McKinsey’s 3 Horizons Model

What is McKinsey’s 3 Horizons Model?

Businesses that are looking to achieve and maintain long-term growth must give due attention to existing products while also not overlooking innovation. The 3 Horizons framework by the international management consulting firm McKinsey provides some help on how to be effective at this.

What is the 3 Horizons Model?

First presented in The Alchemy of Growth, this model provides a method for thinking strategically about a company’s future. The framework aims to help manage present performance while also making the most of potential future opportunities for growth. It identifies three horizons across which organizations should share out its investments.

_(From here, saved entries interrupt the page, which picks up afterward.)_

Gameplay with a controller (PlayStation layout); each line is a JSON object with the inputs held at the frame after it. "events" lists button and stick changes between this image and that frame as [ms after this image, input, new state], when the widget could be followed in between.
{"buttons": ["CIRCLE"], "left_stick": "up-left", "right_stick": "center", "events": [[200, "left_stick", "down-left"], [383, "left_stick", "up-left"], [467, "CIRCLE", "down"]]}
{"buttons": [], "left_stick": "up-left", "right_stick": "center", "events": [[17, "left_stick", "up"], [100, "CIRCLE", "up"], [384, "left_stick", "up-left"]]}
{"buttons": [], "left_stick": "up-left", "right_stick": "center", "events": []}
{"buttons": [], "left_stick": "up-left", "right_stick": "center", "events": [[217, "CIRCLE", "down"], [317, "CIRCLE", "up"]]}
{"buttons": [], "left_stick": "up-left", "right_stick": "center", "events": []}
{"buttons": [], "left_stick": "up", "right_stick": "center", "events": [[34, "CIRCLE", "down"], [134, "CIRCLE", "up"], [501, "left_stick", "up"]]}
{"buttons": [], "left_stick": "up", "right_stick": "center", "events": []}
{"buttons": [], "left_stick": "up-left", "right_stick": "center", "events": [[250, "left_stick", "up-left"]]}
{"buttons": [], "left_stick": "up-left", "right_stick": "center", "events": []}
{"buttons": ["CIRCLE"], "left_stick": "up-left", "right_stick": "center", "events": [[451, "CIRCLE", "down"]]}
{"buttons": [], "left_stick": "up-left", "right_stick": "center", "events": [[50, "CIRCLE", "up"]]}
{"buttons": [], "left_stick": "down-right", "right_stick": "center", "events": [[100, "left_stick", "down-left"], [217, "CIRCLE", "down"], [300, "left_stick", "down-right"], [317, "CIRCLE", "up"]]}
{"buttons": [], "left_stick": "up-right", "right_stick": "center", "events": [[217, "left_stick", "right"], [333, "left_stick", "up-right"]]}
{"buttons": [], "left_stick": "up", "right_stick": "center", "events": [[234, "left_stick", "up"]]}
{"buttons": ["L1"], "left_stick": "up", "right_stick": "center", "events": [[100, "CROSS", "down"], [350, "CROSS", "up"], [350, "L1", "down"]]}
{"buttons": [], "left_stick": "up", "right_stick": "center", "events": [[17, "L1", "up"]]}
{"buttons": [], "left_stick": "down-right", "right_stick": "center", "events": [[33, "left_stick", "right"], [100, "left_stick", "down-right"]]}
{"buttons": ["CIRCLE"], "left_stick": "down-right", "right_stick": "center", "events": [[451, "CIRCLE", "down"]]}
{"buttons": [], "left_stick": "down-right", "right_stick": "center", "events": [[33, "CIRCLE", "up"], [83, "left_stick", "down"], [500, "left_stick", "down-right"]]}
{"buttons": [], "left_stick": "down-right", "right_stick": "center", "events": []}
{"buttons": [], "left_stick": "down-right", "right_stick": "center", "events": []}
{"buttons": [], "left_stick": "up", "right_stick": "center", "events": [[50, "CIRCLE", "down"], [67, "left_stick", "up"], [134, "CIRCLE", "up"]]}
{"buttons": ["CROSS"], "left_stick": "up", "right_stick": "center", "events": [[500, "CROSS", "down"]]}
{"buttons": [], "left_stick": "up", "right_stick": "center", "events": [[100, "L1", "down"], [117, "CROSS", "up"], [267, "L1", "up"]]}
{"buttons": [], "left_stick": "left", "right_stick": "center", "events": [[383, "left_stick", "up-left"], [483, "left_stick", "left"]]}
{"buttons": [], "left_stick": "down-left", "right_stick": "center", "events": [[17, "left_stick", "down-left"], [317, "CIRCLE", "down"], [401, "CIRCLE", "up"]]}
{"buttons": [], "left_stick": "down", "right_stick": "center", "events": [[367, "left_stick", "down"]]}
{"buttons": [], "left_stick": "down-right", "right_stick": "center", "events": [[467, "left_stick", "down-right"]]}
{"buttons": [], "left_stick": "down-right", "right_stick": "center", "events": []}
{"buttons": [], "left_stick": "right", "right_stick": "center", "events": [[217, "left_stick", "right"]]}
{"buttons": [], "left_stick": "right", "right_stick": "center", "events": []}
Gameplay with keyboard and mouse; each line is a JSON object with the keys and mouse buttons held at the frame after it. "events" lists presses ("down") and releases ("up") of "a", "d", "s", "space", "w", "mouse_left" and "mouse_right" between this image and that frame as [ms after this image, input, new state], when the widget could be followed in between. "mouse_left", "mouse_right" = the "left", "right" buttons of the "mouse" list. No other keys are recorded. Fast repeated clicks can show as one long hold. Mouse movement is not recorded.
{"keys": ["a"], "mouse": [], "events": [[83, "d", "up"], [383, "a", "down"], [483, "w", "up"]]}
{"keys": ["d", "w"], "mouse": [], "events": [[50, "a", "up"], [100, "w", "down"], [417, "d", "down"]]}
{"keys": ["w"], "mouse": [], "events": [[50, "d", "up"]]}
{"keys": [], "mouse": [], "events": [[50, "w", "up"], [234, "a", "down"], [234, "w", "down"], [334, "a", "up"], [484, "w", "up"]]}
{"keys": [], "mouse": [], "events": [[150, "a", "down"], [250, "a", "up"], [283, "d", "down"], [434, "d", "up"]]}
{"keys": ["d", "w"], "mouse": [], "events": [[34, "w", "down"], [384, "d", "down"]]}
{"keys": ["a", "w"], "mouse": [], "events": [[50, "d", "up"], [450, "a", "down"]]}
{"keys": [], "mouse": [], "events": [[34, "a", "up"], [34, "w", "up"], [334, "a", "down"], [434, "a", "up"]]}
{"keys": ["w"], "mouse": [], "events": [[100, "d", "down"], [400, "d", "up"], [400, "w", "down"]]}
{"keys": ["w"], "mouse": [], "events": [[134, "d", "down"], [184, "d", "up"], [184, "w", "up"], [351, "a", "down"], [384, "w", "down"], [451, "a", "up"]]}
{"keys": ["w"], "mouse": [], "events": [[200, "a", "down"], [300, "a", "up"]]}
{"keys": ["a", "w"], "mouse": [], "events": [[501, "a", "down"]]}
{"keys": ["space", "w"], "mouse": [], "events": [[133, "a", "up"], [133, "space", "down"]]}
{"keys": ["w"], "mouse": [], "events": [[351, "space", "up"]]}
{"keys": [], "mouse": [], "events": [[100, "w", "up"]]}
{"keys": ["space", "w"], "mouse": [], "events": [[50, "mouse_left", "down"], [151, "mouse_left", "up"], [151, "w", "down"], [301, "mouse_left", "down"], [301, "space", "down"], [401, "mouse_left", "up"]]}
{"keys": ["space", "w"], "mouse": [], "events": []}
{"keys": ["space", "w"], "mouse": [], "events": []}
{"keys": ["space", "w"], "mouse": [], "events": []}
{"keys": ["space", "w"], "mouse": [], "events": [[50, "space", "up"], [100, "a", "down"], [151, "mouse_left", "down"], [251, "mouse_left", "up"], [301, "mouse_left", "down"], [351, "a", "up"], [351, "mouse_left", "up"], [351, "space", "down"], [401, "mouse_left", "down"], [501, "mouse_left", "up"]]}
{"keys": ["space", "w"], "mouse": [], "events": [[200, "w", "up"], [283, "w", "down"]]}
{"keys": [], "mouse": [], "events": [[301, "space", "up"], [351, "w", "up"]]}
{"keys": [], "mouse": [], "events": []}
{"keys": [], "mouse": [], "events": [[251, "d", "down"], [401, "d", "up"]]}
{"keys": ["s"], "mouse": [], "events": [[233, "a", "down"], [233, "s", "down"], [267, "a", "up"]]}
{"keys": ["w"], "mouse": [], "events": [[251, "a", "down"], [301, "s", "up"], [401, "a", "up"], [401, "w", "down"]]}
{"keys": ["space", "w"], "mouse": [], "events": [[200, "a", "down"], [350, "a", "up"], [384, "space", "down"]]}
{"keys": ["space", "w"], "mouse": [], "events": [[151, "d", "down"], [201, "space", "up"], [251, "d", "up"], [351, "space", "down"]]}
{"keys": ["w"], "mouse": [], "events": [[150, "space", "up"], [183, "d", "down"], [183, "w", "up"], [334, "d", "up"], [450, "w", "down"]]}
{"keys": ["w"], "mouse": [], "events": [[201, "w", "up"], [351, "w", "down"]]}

The 3 Horizons model was the result of years of research into how successful businesses sustain long-term growth. It is a favorite of many professionals and executives that have an interest in innovation for growth. Although developed in the 20th Century, the framework remains relevant today, especially when faced with uncertainty.

The Model Explained

Sometimes also referred to simply as the ‘Horizon Model’, this framework features Time on the x-axis and Value on the y-axis. It categorizes business goals, ventures, or activities into horizons in a step-like fashion, with movement from one to another over time. McKinsey notes that the Time axis does not indicate when to give attention to each horizon but instead implies the cycle in which businesses operate. The Value axis suggests the growth in value that may be achieved by giving attention to all horizons.

What does each of these horizons relate to?

Horizon One – This has to do with the core business of a company at present. It focuses on ideas that help to improve an existing business model and key capabilities in the short term. The goal is to maximize performance and improve cash flow and profits.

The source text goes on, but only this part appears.